Property Market Highlights
- Despite the overall rise, 5 of 8 capitals remain below their record highs. These capital cities were Sydney, Melbourne, ACT, Hobart and Darwin.
- Nationally, rents were up 8.3%, down from a 9.5% rise in 2022 and a 9.6% rise in 2021.
- The annual rent growth was still over four times the pre-pandemic decade average of 2% a year.
- Growth in unit rents (10.2%) outpaced houses (7.5%) but is slowing across most unit markets.
- Slower unit rental growth may reflect slower overseas migration or could signal renters are hitting affordability ceilings.
- Perth showed the highest rental growth, with no signs of slowing. Unit rents rose 16.5% and house rents rose 12.9% in 2023.
- Hobart and Canberra had rents fall over the year.
- Regional rental growth slowed to 4.3%, the smallest annual rise since before the pandemic, which could be attributed to the normalisation of regional migration.
- Rental growth is likely to remain above average in 2024, amid tight supply. But further slowdown is possible as affordability pressures rental demand.
2024 Property Market Forecast: A Balanced View
As we look ahead to 2024, the trajectory of Australia’s property market appears to be a tale of two halves, with distinct factors shaping the landscape.

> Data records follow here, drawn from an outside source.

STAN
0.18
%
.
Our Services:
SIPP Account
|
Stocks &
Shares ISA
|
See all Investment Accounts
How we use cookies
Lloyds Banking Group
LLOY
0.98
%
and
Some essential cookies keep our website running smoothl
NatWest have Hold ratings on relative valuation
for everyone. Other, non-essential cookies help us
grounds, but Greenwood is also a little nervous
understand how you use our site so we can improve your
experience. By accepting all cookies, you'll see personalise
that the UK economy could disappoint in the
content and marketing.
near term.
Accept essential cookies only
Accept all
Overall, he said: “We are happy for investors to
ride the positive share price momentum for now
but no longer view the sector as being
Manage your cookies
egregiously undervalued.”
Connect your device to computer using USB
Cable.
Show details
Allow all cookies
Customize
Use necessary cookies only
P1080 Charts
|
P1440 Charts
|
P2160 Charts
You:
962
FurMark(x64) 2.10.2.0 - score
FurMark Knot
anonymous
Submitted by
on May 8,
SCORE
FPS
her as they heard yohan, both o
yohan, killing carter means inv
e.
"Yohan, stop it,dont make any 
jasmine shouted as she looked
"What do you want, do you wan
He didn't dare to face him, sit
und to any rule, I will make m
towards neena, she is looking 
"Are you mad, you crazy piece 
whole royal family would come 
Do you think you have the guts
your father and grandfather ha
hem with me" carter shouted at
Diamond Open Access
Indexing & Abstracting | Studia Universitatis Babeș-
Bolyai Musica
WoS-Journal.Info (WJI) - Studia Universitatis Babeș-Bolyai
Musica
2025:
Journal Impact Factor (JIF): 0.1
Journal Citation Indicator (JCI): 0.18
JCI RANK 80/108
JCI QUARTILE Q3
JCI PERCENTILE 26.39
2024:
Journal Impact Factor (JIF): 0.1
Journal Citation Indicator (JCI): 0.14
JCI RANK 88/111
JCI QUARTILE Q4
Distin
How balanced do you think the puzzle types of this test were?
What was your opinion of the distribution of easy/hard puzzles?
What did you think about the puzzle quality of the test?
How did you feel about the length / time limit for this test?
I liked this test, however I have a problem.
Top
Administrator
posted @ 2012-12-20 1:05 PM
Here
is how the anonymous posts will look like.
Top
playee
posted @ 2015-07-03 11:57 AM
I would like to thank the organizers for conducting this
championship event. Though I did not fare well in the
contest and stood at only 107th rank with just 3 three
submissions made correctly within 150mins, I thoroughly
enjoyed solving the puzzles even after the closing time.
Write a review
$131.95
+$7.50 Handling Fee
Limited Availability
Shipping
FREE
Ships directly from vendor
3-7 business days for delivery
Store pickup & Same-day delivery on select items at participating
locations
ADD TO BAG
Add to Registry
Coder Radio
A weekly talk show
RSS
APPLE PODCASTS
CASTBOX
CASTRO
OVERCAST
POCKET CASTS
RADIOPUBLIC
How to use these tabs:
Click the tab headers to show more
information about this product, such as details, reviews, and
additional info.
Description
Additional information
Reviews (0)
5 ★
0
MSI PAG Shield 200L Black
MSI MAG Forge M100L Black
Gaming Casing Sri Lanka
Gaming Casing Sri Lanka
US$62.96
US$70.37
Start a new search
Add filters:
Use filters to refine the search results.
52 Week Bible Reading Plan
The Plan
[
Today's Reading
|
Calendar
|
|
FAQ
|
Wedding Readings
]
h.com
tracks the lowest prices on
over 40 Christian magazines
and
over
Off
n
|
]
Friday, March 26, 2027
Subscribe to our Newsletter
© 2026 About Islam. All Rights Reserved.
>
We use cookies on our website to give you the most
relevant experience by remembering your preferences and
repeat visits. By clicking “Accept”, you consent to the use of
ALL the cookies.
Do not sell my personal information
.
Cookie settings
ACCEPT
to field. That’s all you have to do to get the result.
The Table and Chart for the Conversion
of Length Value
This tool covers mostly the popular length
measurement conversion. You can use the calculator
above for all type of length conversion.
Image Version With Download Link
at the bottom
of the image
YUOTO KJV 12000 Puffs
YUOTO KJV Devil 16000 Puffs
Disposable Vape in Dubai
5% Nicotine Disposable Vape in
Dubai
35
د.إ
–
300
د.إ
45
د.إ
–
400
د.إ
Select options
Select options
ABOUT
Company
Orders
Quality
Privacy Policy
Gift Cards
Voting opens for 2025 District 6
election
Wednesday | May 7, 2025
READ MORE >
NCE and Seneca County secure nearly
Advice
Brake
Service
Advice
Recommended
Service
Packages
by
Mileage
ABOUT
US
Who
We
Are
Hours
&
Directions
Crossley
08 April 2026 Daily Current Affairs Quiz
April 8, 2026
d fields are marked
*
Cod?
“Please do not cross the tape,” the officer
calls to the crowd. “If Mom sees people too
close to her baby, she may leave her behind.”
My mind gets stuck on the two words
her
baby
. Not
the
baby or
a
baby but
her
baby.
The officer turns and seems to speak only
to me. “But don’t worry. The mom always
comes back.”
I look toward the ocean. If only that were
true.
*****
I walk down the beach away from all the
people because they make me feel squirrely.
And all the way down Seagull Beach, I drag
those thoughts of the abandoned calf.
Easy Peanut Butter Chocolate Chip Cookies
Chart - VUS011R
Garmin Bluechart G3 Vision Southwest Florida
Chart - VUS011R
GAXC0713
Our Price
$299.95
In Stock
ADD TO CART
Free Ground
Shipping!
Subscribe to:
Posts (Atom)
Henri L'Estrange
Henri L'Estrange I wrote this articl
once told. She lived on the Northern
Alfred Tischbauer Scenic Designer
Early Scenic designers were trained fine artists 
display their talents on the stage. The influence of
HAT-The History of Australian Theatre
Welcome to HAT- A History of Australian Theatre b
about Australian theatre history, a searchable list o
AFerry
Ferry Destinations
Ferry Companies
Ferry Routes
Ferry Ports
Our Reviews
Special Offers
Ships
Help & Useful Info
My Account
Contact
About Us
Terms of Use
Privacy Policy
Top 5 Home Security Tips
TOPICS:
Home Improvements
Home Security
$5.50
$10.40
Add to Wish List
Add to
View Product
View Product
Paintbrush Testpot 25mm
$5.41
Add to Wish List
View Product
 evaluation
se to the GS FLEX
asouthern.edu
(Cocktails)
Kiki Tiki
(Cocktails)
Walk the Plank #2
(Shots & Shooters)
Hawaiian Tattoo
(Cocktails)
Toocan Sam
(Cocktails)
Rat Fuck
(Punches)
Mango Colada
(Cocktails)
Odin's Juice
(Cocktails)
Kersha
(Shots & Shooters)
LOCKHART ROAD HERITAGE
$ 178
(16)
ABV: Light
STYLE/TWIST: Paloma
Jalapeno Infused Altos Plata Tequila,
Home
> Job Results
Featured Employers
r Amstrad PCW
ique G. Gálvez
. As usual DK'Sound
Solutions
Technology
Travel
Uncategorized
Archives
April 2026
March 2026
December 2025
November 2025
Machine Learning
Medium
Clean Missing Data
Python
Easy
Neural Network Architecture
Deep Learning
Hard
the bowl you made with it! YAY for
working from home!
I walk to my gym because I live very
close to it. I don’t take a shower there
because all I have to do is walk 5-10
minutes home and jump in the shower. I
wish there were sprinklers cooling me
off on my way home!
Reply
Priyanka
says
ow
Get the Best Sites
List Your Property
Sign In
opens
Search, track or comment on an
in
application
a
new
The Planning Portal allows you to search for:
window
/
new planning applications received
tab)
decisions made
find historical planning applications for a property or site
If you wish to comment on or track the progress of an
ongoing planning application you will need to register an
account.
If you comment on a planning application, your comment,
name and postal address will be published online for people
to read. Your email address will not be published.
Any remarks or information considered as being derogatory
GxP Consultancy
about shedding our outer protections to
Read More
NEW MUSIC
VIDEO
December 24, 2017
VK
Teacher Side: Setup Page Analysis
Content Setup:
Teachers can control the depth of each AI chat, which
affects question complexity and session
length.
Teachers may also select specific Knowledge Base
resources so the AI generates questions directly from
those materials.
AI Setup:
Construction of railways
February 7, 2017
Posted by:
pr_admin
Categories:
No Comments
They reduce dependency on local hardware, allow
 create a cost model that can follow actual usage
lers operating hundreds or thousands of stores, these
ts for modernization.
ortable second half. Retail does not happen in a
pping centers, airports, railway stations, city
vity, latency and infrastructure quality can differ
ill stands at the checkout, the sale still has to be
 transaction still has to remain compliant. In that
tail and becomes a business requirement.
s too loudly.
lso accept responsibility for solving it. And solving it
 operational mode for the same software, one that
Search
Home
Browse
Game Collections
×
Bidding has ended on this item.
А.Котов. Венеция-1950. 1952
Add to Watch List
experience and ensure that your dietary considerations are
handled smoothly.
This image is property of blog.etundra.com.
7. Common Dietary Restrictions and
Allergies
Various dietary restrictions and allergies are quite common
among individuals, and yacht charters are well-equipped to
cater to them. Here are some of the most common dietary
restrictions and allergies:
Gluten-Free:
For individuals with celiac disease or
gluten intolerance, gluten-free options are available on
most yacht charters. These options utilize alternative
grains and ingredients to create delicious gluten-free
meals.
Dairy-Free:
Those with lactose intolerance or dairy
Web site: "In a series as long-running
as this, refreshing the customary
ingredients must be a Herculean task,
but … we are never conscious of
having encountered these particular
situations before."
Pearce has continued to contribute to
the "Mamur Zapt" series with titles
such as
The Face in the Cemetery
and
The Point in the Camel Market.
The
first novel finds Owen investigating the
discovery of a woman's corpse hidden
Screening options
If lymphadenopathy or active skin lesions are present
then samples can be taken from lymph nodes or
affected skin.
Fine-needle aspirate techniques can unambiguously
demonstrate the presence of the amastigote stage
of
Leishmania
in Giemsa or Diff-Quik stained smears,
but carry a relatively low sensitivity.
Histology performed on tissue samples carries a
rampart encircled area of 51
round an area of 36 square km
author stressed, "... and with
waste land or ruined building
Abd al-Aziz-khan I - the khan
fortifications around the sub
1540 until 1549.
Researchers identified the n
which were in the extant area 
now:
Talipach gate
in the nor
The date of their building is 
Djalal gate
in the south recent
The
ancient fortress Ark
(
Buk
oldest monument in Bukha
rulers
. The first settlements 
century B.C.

Early Challenges In Dwelling Values
The first half of the year is expected to present challenges for dwelling value growth. The impact of high interest rates and a softer economic climate is likely to test the resilience of the housing market. Signs of this were evident in late 2023, with Melbourne experiencing a decline in home values, and Sydney’s monthly growth easing to a mere 0.2%. Even Brisbane, previously showing robust growth, showed a slowdown from 1.5% in October to 1.0% in December.
Key Role Of Interest Rates
The trajectory of interest rates throughout 2024 will be a pivotal factor influencing housing trends. While the possibility of another cash rate hike cannot be ruled out, the broader trend indicates a likelihood of a decrease. A potential reduction in the cash rate target by the end of the year could stimulate demand, especially if financial markets’ predictions of a 25-basis-point rate cut by June 2024 materialise.
Policy Measures And Affordability Concerns
Government policy and affordability challenges are set to take centre-stage in 2024. Despite potential interest rate relief, policymakers are cautious about easing macroprudential policies. The Australian Prudential Regulation Authority (APRA) has maintained a three-percentage-point serviceability buffer to ensure lending quality. Housing affordability concerns are evident in metrics such as the portion of income required for rental payments at 31%, 10 years needed to save a 20% deposit, the portion of household income required to service a new mortgage is 46.2%, and the median dwelling value-to-income ratio rose to 7.5.
Supply-Side Focus And Construction Challenges
Addressing affordability challenges will likely bring a focus on supply-side measures in 2024. While there has been some relief in construction costs, the government’s ambitious goal of delivering 1.2 million new homes over the next five years remains a challenge. The Housing Australia Future Fund (HAFF) aims to support this objective, with the first round of funding expected in the latter half of the year. However, construction costs, builder profit margins, and shortages in skilled trades and materials continue to hinder the construction pipeline.
Migration’s Lagged Impact
Finally, the clear lag between overseas migration and purchasing demand is anticipated to play a role in shaping the market. With record-high migration in the previous year, the delayed impact on purchasing activity is expected to unfold in the coming years.